- **Dataset records**
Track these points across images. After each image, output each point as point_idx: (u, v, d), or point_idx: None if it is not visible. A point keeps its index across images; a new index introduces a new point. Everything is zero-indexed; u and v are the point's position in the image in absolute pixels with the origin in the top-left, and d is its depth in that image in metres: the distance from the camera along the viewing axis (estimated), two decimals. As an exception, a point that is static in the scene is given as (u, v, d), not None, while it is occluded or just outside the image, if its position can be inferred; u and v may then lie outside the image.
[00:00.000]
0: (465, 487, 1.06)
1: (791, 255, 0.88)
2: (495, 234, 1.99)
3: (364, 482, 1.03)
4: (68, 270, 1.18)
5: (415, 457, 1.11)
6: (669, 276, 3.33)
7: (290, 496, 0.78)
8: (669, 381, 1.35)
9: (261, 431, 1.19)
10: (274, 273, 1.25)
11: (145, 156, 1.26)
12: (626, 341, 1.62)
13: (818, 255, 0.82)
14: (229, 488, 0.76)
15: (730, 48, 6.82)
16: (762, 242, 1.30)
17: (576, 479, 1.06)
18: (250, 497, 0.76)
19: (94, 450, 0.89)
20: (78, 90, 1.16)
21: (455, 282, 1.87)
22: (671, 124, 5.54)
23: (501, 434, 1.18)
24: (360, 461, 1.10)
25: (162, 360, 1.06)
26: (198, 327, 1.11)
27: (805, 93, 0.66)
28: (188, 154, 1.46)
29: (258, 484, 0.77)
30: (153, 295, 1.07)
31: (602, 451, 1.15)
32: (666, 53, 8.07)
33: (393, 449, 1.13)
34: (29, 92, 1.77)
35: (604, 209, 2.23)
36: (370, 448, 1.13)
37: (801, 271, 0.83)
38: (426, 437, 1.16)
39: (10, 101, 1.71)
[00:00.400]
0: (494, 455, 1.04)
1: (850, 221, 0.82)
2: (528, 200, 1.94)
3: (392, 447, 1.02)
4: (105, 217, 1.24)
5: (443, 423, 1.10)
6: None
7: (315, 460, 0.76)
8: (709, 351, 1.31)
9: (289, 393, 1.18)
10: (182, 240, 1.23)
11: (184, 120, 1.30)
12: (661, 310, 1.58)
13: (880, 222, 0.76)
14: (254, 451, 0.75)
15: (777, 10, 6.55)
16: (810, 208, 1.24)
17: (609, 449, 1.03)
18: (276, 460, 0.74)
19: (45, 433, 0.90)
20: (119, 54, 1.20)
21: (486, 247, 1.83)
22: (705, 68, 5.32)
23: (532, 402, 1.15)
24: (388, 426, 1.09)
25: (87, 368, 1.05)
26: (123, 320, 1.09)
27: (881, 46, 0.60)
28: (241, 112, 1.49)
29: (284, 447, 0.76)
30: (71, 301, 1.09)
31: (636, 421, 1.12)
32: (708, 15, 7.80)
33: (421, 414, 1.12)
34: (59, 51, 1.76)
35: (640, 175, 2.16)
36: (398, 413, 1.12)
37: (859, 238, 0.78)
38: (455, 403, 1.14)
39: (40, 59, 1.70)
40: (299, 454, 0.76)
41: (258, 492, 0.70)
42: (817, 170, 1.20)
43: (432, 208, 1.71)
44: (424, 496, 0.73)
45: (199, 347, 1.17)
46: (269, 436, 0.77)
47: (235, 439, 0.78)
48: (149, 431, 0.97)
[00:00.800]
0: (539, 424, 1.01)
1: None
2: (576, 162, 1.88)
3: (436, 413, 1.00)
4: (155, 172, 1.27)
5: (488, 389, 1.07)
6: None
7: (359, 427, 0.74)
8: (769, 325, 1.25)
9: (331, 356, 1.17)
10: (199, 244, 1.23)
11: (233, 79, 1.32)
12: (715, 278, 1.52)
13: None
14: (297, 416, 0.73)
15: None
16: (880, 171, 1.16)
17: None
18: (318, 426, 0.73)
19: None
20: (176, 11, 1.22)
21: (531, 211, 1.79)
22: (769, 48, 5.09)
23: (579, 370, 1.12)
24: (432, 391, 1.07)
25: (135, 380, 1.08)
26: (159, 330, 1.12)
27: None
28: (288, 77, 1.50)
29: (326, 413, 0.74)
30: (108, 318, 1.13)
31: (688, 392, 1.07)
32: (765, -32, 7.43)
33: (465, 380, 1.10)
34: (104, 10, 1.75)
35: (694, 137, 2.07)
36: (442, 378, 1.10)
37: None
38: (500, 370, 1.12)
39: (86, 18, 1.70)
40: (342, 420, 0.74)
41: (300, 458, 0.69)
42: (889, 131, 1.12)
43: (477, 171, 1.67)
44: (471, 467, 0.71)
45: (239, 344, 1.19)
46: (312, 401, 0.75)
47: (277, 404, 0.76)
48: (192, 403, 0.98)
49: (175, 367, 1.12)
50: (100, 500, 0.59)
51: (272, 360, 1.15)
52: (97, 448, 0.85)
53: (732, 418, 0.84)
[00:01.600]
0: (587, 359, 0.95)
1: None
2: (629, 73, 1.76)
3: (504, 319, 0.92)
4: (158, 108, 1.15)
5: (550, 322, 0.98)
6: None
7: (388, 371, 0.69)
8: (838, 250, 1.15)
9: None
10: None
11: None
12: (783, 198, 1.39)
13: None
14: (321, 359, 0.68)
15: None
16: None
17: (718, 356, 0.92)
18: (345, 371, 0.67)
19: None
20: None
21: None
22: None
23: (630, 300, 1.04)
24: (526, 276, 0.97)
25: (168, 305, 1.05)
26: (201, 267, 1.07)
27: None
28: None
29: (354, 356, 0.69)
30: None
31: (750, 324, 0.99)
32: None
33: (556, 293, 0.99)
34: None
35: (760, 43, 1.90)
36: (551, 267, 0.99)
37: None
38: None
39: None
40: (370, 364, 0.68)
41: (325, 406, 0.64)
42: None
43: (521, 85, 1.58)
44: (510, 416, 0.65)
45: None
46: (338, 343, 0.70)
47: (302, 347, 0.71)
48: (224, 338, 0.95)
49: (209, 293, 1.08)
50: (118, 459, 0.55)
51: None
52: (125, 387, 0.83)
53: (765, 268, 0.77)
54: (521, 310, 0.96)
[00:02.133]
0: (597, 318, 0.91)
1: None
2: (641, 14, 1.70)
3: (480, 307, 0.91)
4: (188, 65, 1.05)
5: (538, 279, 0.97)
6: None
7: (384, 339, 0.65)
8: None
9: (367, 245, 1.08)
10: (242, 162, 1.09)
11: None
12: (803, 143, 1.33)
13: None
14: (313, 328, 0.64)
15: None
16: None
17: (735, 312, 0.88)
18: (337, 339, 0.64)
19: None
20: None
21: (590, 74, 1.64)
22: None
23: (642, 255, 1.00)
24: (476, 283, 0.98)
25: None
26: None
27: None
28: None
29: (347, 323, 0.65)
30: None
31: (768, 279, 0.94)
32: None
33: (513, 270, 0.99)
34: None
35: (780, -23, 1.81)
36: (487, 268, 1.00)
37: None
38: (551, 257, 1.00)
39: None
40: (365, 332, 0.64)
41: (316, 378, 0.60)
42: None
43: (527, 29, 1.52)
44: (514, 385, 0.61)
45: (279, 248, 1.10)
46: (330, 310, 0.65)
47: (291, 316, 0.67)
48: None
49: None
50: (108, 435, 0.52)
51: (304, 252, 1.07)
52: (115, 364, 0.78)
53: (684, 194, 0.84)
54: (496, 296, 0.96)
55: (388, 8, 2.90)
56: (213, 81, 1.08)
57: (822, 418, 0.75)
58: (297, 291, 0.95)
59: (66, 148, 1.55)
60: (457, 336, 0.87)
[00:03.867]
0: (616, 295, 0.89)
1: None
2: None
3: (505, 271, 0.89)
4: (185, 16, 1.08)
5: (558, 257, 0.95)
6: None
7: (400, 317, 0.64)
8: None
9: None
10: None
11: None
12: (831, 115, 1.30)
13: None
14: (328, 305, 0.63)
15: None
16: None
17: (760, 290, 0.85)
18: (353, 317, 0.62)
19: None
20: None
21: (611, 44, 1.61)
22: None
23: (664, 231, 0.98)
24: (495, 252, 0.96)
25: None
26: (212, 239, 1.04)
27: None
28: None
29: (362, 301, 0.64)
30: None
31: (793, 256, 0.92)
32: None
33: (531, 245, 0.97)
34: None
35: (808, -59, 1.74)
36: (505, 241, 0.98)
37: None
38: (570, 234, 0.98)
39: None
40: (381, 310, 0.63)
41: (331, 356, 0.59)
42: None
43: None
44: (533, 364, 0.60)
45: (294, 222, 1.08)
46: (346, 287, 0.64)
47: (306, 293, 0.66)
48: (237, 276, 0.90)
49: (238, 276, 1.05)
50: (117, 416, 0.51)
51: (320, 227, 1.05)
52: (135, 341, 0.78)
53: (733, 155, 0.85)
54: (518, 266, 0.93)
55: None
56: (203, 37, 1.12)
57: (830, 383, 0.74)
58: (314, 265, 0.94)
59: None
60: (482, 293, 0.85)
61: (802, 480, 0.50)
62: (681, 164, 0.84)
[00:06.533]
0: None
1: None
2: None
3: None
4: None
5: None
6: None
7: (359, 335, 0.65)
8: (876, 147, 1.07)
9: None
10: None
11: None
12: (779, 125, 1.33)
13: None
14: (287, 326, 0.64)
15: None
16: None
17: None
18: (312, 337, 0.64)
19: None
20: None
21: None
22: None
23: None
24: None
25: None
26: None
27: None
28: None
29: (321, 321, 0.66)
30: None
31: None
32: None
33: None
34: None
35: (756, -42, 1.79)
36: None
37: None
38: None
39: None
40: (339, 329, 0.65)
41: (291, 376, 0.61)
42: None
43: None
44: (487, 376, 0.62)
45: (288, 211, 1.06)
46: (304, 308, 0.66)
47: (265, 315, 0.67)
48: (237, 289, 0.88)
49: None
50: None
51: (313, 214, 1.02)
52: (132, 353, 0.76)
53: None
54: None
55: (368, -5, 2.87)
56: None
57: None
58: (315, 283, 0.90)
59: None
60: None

- **Work task**
Once the line that contains "45: (288, 211, 1.06)" is found, please give it again exactly, along with each line that comes after it, through the last line of the entries.

- **Task result**
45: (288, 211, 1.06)
46: (304, 308, 0.66)
47: (265, 315, 0.67)
48: (237, 289, 0.88)
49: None
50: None
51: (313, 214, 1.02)
52: (132, 353, 0.76)
53: None
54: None
55: (368, -5, 2.87)
56: None
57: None
58: (315, 283, 0.90)
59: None
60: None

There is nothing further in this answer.